Like many geeks, I enjoy unique puzzles, especially when the solution is mathematically interesting. (Puzzles with nicely-defined moves / positions / candidate solutions, and which require more thought than dexterity are the best.) I have a small collection of interesting physical puzzles (which might make an interesting article someday.)
A while ago, my wife found a wooden puzzle cube. Figuring that it was inexpensive, somewhat educational, more or less nontoxic, and might keep me from bothering her for a few hours while she studied for her Pharmacy exams, she bought it for me. (Guys never really do grow up…)
The premise is pretty simple. Twenty-seven wooden blocks are joined together by elastic thread. At sixteen points in the chain, the thread makes a right angle. When twisted into the right configuration, the blocks can be formed into a 3x3x3 cube. This is more difficult than it seems: there are some four billion possible combinations, most of which seem to be impossible, since the blocks would overlap. At least one solution must work, since the cube was initially in solved form when bought.
I played with the cube for a while, eventually solving it again, and decided it would make an interesting problem for a genetic algorithm.
Two things are needed to make a genetic algorithm (GA) work: a way to express the solution as a bitstream (or string using a fixed alphabet of characters), and a method of evaluating a candidate solution (bitstream or string). With these two pieces, the genetic operators of crossover and mutation (with possible others added) can be repeatedly applied to a population of solutions. Artificial selection using the fitness function is used to choose the next population.
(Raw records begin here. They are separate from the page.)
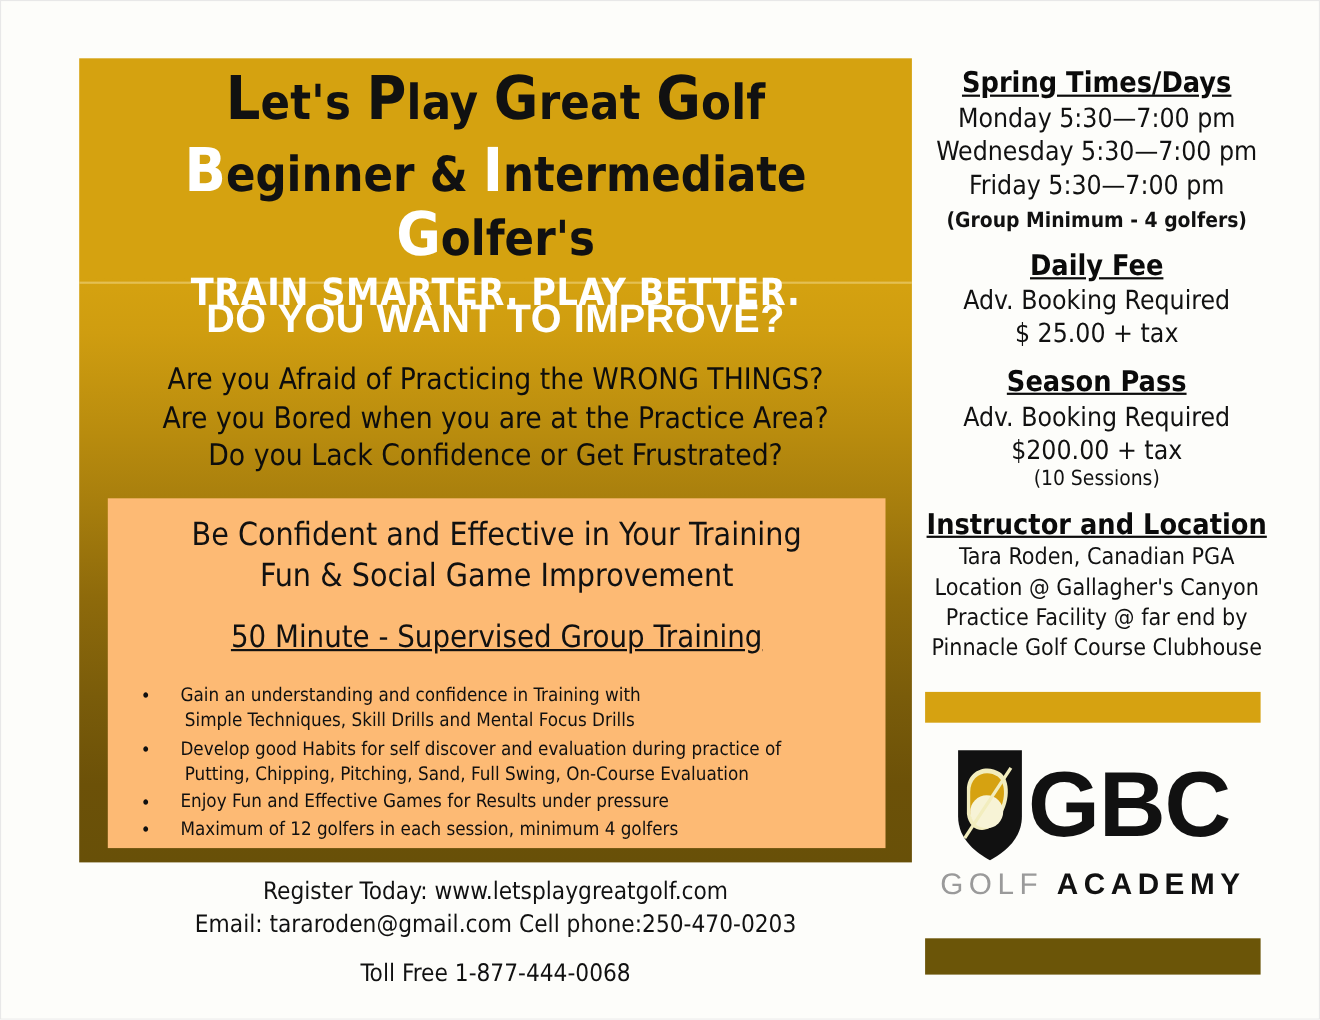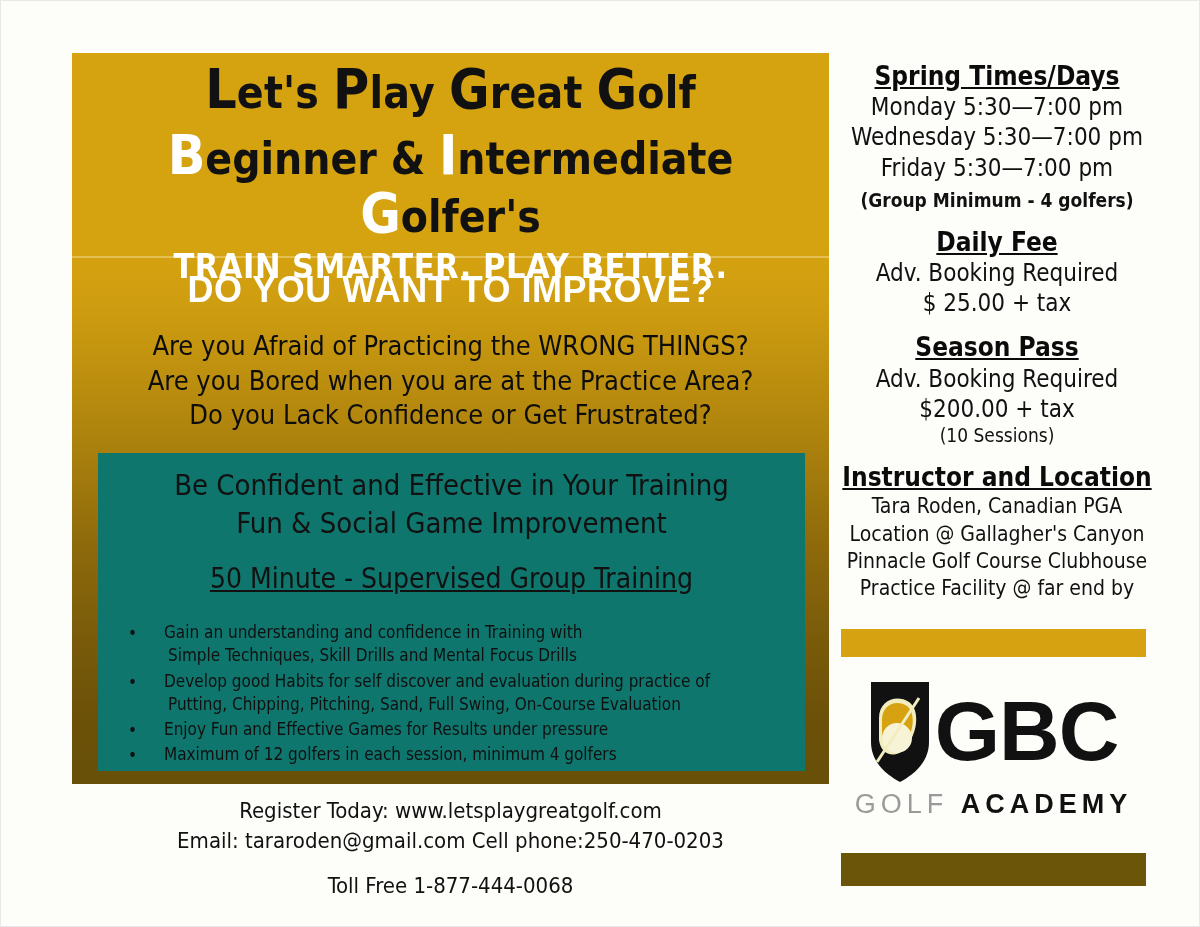"Be Confident and Effective in" .white-card { background: #0f766e -> #fdba74 }
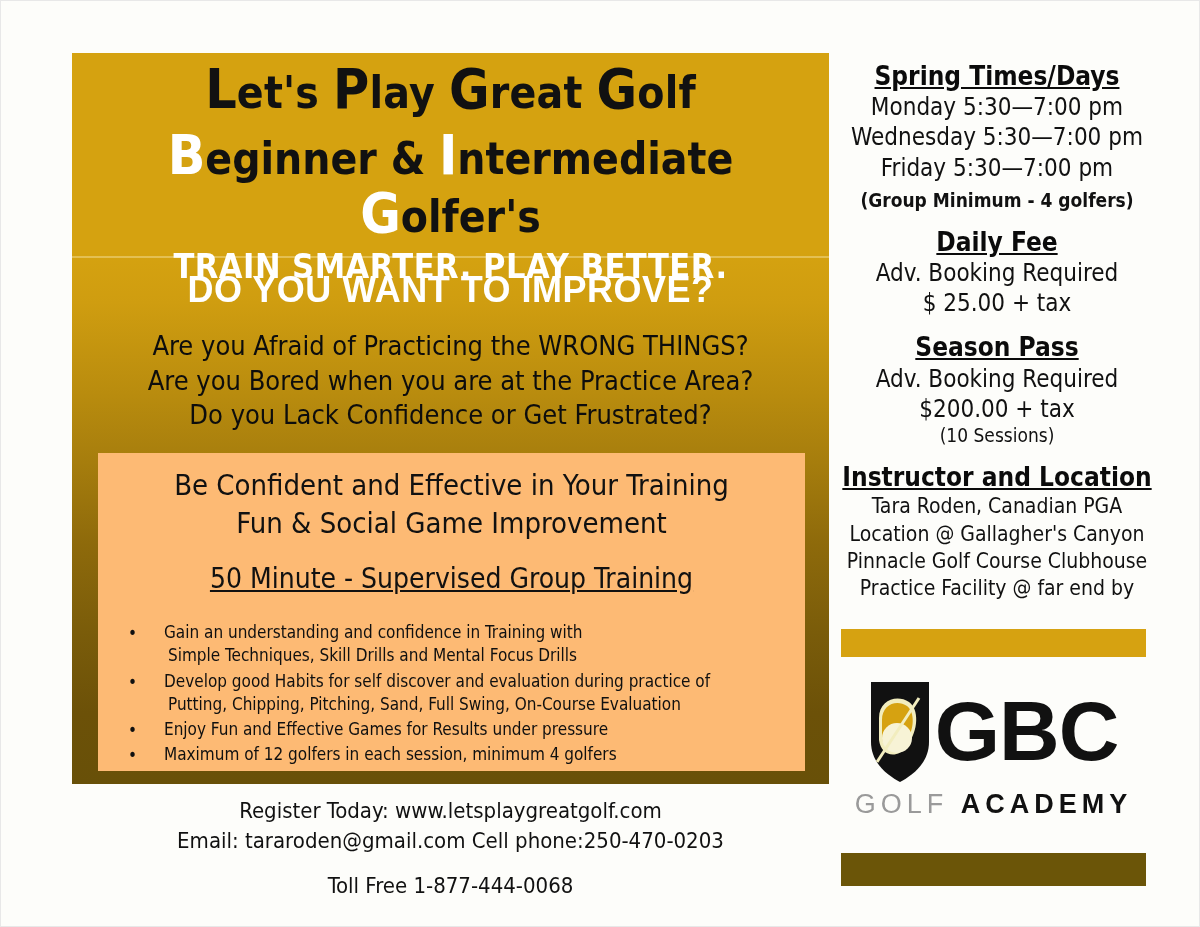"Pinnacle Golf Course Clubhouse" div.sb-line { order: before "Practice Facility @ far end" -> after "Practice Facility @ far end" }
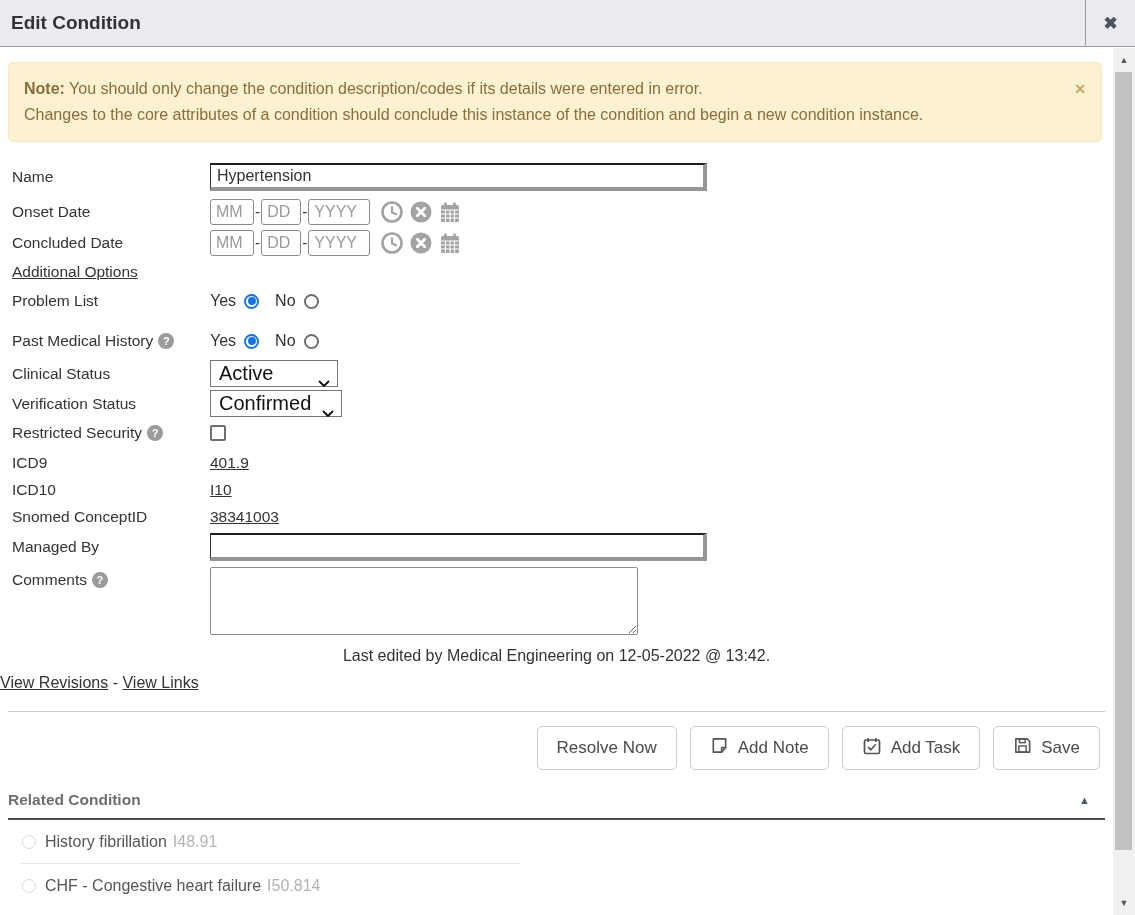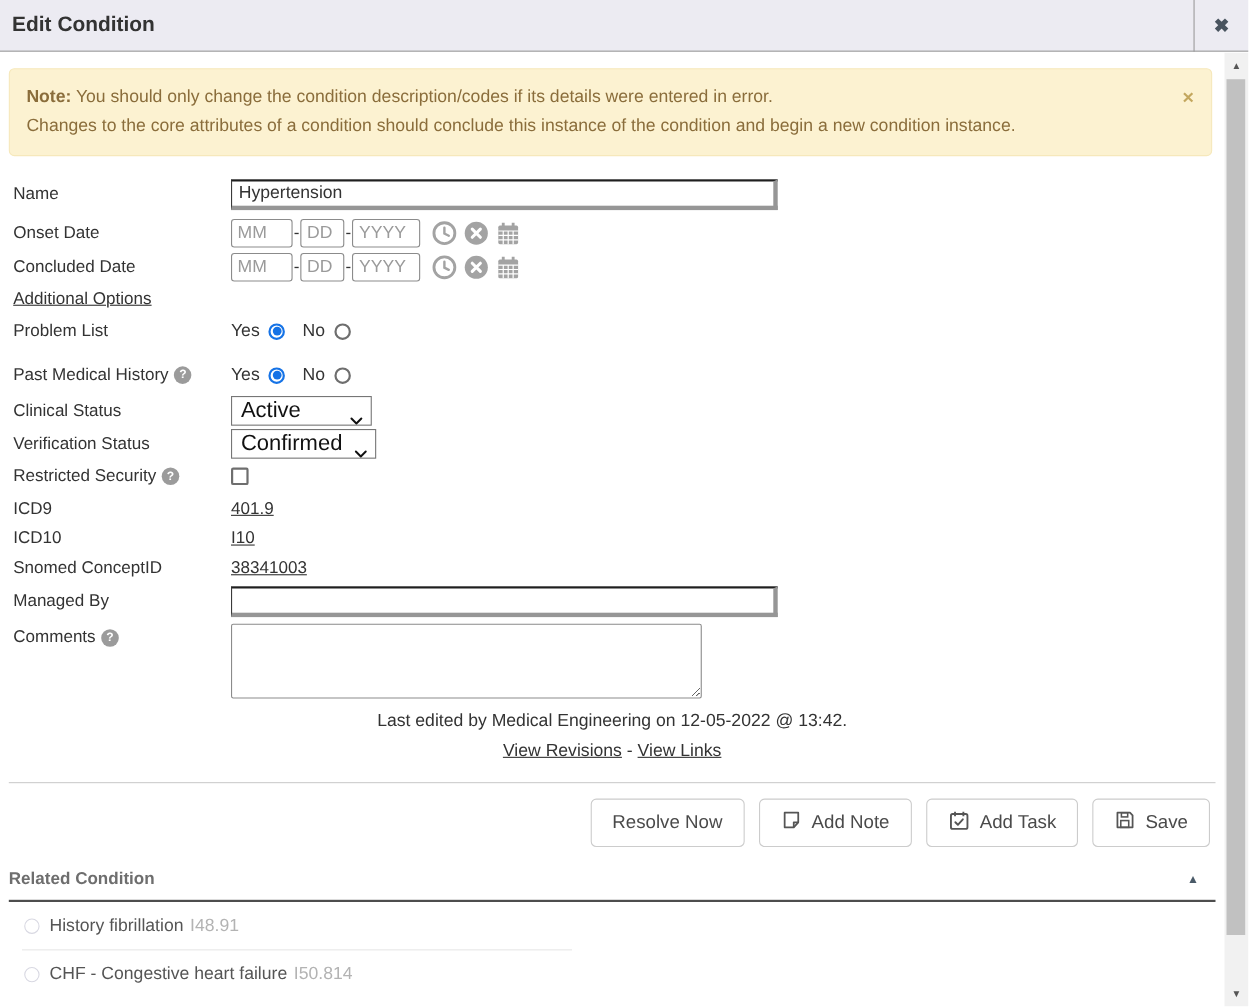"MM" .w-mm { width: 56px -> 44px }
Since at each point in the cube, four directions are possible, I settled on expressing candidate solutions as strings of characters — either N, S, E, or W. I arbitrarily chose “North” to represent “up” (positive Y direction) wherever possible and “away” (positive Z direction) when “up” was not possible. Every string of these directions would represent a valid — if not viable — candidate solution. (The distinction is central to how Genetic Algorithms work; each candidate solution, even completely randomly-generated ones, must be valid. That is, it must be a string of the right length, drawn from the acceptable alphabet — in this case, N, S, E, or W. The solution may make no sense at all — with blocks overlapping multiple times and still not fitting into the desired 3x3x3 square — but it will be able to be evaluated, since any possible solution is “gramatically” correct.)
Candidate solutions are graded on the size of the rectangular prism “bounding box” needed to contain the resulting configuration, with smaller numbers being better. (The ideal 3x3x3 nonoverlapping solution would have a fitness of 27.) The problem of overlap was handled by penalizing solutions which overlapped — in this case, ten blocks per overlap was chosen as an arbitrary penalty.)
I first wrote a fitness evaluation routine, and tested it on a known-good solution. It returned the expected value of 27, so I set up a naive random-string-generator algorithm which simply tried random strings, keeping the best-so-far solution. It came up with reasonably good guesses in a short amount of time, but took 21.17 hours to come up with an optimal, fitness-27 solution: SNNESESSNWWWSEESN.
Next, I tried a genetic algorithm approach. An initial population of sequence strings was generated and evaluated. (The fitness function used was the same as before — the size of the bounding box needed to contain the result, plus ten times the number of overlapping cubes.) The fitness results were used to select individuals to be used to create the next generation. Uniform crossover and uniform random mutation were applied. It took a bit of tweaking to find optimal values (more on that later), but one GA run found a correct solution (although a different solution than the random one: SSNWSWSNNWEESEWSS) in 20.45 seconds (the 40th generation with a population size of 1000). A slightly different run found a third optimal solution — NWSSNNNESSWWNSENW — in 7.16 seconds (14 generations).
Those results represent GA runs where an optimal solution is found, so they’re a bit optimistic. Using the GA settings that I’ve come across so far, I’ve found that the GA tends to either find an optimal solution relatively quickly, or doesn’t find one within quite some time (if ever).
I’m currently working towards characterizing the effects of varying the mutation rate and fitness / selection criteria on the overall probability of the GA finding an optimal solution. For now, though, restarting randomized runs of the GA after a hundred or so generations pass without a solution seems to do the trick; a solution is usually found sometime in the first five or ten minutes — still a speedup of over a hundred times compared to the blind random search procedure.
Myth confirmed: Darwinian evolution does work — at least in silico.